#### What is required
Start at the line in the entries below that contains "right wrist: (226, 335)", stop at the line that contains "right shoulder: (725, 107)", and output exactly the lines in that span, both ends included.

#### Given records
<<<<

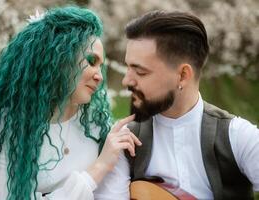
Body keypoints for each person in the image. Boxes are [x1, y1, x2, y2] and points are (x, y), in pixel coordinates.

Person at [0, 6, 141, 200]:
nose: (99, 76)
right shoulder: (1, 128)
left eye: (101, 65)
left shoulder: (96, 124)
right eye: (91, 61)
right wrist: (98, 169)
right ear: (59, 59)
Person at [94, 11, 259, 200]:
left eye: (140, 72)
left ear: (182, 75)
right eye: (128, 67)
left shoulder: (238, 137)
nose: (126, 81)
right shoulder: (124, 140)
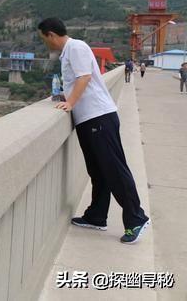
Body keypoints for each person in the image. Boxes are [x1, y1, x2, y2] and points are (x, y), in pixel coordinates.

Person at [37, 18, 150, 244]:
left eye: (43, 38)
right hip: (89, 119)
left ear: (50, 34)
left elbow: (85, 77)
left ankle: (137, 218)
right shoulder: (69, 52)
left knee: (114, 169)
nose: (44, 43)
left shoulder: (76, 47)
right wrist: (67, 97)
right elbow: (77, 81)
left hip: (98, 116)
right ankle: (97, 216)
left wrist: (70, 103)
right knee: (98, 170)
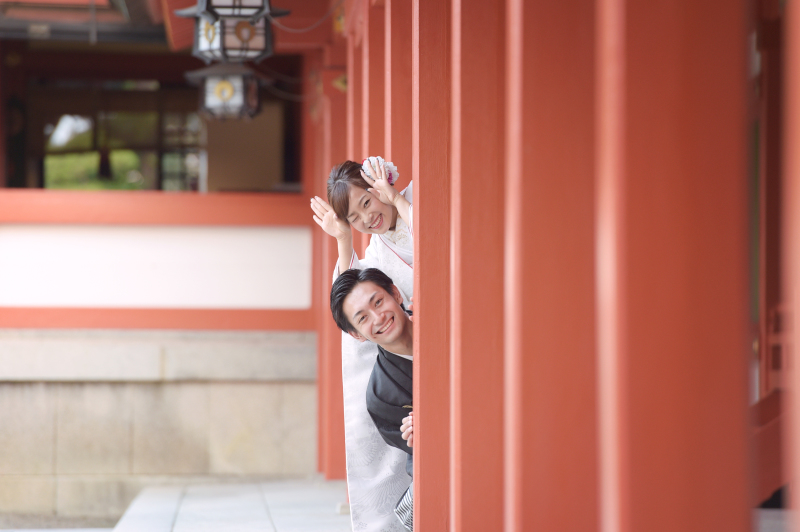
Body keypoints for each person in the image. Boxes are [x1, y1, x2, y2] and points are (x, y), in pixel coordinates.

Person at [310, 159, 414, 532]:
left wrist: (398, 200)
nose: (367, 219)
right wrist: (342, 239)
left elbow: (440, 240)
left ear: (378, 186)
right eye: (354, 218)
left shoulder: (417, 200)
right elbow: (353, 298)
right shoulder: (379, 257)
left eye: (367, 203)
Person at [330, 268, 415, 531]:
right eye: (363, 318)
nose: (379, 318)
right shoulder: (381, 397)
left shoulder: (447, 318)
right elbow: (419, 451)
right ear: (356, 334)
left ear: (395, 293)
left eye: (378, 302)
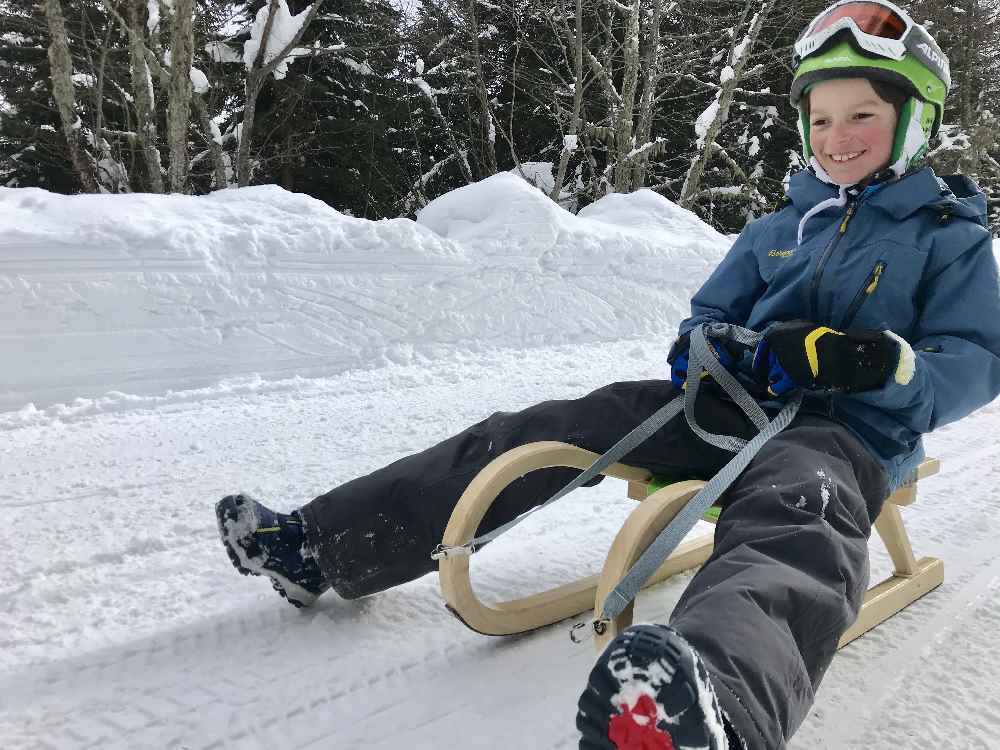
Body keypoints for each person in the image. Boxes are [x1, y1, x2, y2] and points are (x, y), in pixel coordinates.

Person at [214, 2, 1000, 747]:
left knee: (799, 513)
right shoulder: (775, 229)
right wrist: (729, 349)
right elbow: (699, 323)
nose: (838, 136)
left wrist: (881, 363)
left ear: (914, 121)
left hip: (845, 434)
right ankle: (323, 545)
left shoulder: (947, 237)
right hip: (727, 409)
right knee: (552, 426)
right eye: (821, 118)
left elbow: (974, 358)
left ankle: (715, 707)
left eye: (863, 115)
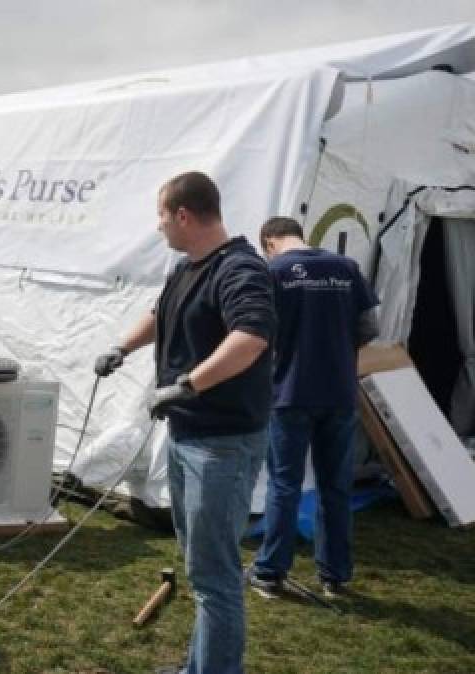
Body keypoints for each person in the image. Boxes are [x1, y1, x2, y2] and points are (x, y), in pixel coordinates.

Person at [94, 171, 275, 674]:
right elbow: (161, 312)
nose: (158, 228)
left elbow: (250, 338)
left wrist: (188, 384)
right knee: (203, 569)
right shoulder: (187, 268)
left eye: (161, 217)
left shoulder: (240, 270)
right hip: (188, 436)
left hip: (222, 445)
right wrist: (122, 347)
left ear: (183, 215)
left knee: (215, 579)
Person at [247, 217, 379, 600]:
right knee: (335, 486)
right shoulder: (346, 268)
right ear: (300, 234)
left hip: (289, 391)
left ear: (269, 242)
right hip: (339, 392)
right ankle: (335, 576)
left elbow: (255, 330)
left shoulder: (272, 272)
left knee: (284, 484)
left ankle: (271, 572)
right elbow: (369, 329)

>>>>
<<<<

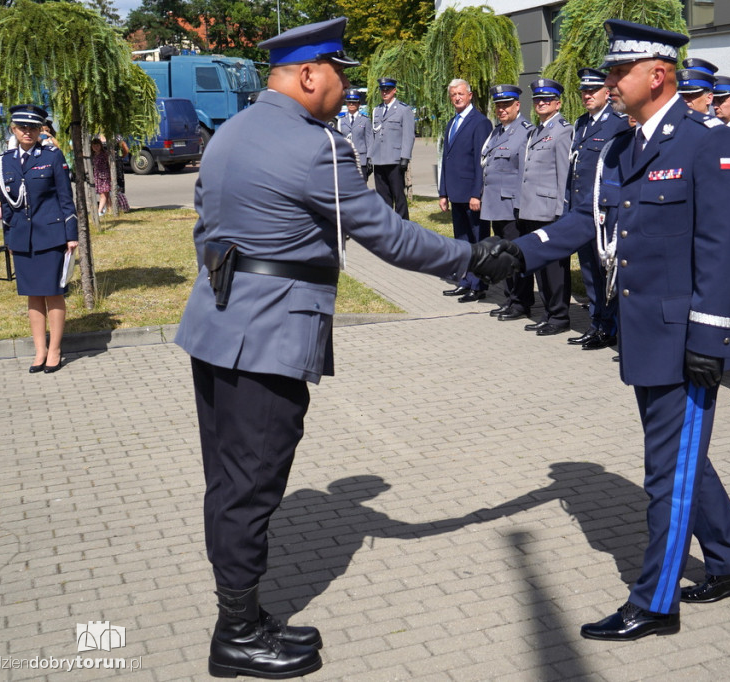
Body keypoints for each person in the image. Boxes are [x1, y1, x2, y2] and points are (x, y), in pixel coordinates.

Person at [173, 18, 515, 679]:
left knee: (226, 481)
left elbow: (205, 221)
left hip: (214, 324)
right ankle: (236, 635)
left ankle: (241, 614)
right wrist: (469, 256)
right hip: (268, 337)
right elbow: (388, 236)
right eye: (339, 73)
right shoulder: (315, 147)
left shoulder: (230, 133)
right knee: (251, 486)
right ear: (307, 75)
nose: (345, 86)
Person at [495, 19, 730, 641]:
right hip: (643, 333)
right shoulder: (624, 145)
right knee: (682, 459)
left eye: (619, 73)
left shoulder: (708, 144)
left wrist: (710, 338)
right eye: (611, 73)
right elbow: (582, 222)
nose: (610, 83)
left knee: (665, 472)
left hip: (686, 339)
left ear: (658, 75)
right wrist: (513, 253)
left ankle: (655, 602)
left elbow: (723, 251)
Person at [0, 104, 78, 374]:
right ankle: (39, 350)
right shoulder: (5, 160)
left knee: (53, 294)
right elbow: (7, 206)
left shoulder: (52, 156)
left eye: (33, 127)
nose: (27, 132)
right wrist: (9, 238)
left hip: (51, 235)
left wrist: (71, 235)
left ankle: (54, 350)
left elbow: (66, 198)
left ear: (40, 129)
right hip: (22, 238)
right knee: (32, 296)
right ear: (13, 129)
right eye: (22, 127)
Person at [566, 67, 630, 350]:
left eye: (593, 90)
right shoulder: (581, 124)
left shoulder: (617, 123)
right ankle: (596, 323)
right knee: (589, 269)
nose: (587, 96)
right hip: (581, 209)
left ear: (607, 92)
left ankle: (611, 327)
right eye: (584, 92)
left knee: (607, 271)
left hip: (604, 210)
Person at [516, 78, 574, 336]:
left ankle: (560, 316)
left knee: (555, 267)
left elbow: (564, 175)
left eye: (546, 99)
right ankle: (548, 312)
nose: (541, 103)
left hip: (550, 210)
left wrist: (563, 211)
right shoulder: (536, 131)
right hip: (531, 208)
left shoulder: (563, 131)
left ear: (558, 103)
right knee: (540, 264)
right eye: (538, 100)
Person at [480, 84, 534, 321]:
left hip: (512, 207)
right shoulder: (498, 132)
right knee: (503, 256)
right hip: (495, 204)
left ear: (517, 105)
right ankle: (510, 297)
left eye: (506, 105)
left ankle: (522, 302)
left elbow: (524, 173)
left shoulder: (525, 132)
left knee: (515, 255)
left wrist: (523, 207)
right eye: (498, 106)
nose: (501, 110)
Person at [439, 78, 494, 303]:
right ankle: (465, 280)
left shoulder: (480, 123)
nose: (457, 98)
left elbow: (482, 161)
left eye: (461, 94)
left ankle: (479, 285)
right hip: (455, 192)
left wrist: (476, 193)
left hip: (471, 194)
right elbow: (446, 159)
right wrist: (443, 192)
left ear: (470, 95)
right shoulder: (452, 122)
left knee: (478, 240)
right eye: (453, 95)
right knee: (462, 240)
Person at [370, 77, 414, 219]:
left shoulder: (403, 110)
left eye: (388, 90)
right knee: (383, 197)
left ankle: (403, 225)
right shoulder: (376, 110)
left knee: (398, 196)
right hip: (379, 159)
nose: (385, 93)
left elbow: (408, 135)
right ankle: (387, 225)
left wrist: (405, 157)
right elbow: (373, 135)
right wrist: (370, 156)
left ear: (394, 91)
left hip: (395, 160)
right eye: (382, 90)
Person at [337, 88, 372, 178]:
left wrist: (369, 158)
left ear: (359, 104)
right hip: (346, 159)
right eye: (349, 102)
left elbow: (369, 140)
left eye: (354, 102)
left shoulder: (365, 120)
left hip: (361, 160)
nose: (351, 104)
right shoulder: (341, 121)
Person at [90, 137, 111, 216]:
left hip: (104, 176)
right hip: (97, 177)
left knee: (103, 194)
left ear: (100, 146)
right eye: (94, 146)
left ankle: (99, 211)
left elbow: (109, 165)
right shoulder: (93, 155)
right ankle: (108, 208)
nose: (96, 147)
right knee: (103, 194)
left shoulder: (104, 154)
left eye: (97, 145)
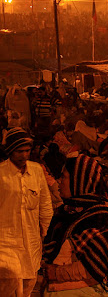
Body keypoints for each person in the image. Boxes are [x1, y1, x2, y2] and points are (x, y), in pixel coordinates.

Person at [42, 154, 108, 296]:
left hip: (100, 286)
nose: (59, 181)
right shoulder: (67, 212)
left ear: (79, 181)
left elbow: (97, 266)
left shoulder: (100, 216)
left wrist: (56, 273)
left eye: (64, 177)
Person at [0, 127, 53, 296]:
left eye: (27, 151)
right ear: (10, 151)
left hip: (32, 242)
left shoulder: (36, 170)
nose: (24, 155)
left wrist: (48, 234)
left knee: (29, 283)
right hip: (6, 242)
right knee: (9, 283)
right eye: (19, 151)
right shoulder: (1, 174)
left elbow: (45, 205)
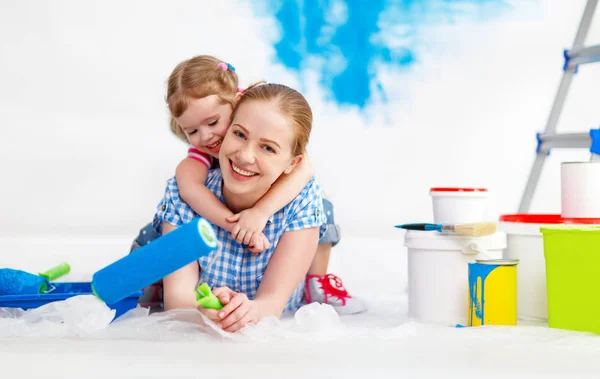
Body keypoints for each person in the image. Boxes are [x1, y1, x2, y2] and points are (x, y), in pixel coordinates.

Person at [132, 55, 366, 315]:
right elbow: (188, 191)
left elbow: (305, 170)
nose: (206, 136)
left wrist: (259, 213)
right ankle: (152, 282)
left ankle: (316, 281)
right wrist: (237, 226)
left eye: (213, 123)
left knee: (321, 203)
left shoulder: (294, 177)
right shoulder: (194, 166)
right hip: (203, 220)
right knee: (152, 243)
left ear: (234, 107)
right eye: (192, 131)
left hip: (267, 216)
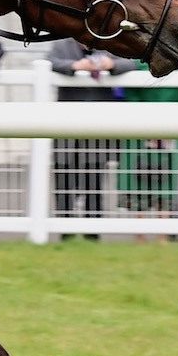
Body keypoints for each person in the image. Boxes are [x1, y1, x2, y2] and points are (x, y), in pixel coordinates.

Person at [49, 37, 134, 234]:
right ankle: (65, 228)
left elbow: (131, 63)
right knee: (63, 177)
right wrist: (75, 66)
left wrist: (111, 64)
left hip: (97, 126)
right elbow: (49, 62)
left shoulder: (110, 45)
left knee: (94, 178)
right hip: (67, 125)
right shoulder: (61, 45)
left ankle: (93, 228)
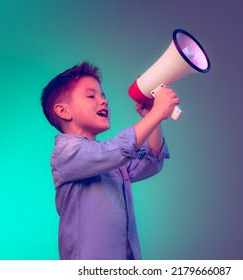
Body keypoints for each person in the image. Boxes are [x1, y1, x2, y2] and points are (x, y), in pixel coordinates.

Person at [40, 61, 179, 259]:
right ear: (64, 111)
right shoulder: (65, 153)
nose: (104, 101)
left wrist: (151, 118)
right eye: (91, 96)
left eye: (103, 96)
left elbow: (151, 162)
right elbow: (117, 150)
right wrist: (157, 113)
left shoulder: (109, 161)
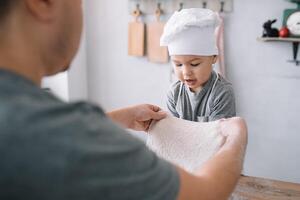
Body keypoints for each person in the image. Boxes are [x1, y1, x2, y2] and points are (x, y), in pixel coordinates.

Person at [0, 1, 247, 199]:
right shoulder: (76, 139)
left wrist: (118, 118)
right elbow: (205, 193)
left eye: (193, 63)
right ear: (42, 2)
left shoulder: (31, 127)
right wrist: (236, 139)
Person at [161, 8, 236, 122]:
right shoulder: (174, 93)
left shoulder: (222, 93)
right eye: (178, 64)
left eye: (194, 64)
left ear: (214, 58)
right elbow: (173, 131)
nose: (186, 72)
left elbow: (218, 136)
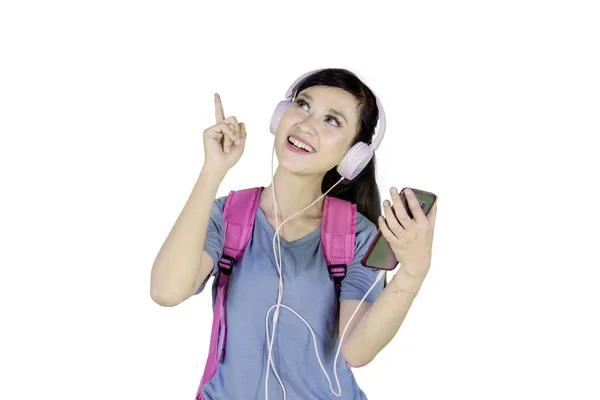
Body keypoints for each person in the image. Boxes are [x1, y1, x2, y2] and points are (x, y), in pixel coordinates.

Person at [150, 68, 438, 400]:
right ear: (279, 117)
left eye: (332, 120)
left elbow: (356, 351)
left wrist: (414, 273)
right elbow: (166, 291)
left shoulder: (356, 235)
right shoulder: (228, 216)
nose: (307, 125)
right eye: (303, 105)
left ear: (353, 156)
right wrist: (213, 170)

>>>>
<<<<

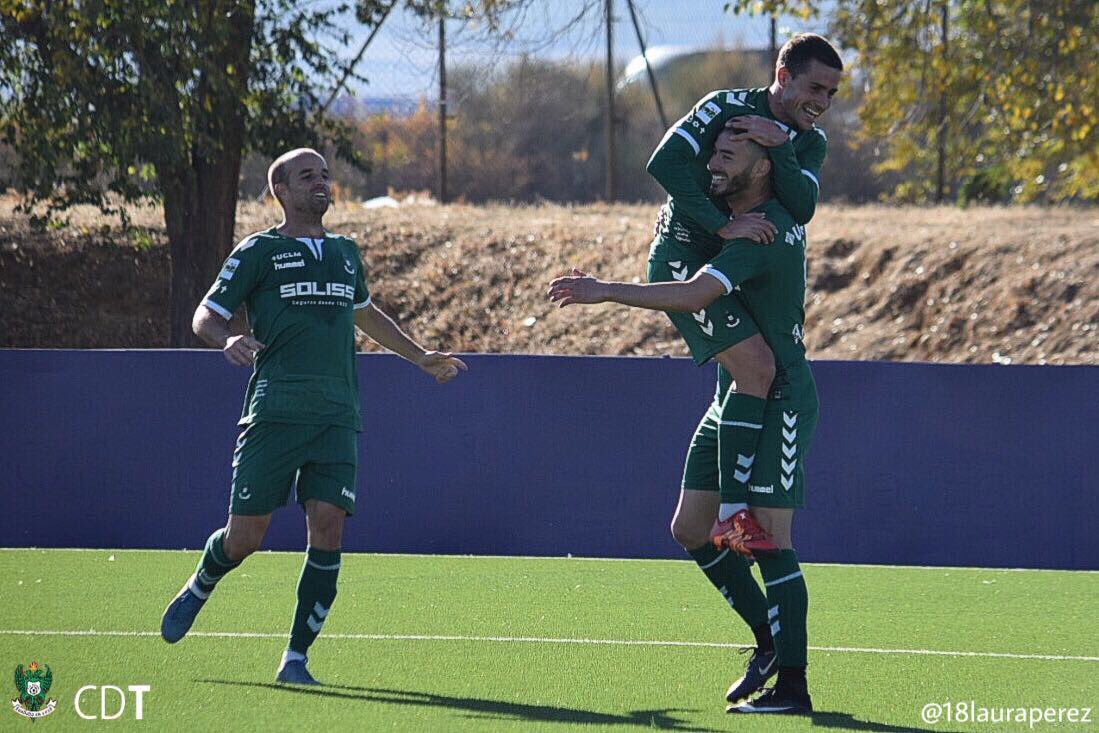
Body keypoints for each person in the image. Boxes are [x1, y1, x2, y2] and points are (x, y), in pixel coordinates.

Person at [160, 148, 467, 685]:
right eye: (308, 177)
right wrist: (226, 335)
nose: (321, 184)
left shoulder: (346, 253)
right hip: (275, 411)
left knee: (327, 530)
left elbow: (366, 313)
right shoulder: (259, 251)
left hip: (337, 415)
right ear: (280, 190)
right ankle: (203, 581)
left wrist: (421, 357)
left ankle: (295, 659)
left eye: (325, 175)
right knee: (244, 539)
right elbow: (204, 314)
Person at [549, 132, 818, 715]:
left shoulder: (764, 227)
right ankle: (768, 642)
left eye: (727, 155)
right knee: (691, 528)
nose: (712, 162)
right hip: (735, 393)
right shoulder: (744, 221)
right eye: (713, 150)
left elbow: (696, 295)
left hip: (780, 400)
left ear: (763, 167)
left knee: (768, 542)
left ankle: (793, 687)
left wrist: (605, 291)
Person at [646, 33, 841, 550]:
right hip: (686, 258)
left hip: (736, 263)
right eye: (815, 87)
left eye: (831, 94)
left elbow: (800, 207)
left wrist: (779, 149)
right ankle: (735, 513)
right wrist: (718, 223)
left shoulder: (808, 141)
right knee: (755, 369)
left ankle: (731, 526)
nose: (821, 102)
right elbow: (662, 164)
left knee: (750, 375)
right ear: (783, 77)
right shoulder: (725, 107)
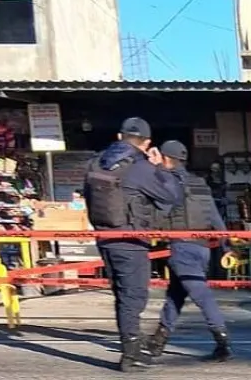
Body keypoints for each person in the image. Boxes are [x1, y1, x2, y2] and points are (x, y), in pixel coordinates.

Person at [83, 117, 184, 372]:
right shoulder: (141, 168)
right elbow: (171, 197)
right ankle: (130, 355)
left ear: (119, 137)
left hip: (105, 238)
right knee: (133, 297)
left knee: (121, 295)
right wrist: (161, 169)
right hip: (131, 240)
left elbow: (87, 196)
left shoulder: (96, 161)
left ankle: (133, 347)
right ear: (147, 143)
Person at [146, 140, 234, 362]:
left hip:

>>>>

#### Result of this task
right wrist: (226, 335)
nose: (321, 184)
left shoulder: (346, 253)
right hip: (275, 411)
left knee: (327, 530)
left elbow: (366, 313)
right shoulder: (259, 251)
left hip: (337, 415)
right ear: (280, 190)
right ankle: (203, 581)
left wrist: (421, 357)
left ankle: (295, 659)
left eye: (325, 175)
right knee: (244, 539)
right elbow: (204, 314)
Person at [549, 132, 818, 715]:
left shoulder: (764, 227)
right ankle: (768, 642)
left eye: (727, 155)
right knee: (691, 528)
nose: (712, 162)
right hip: (735, 393)
right shoulder: (744, 221)
right eye: (713, 150)
left elbow: (696, 295)
left hip: (780, 400)
left ear: (763, 167)
left knee: (768, 542)
left ankle: (793, 687)
left wrist: (605, 291)
Person at [646, 33, 841, 550]:
right hip: (686, 258)
left hip: (736, 263)
right eye: (815, 87)
left eye: (831, 94)
left elbow: (800, 207)
left wrist: (779, 149)
right ankle: (735, 513)
right wrist: (718, 223)
left shoulder: (808, 141)
right knee: (755, 369)
left ankle: (731, 526)
nose: (821, 102)
right elbow: (662, 164)
left knee: (750, 375)
right ear: (783, 77)
right shoulder: (725, 107)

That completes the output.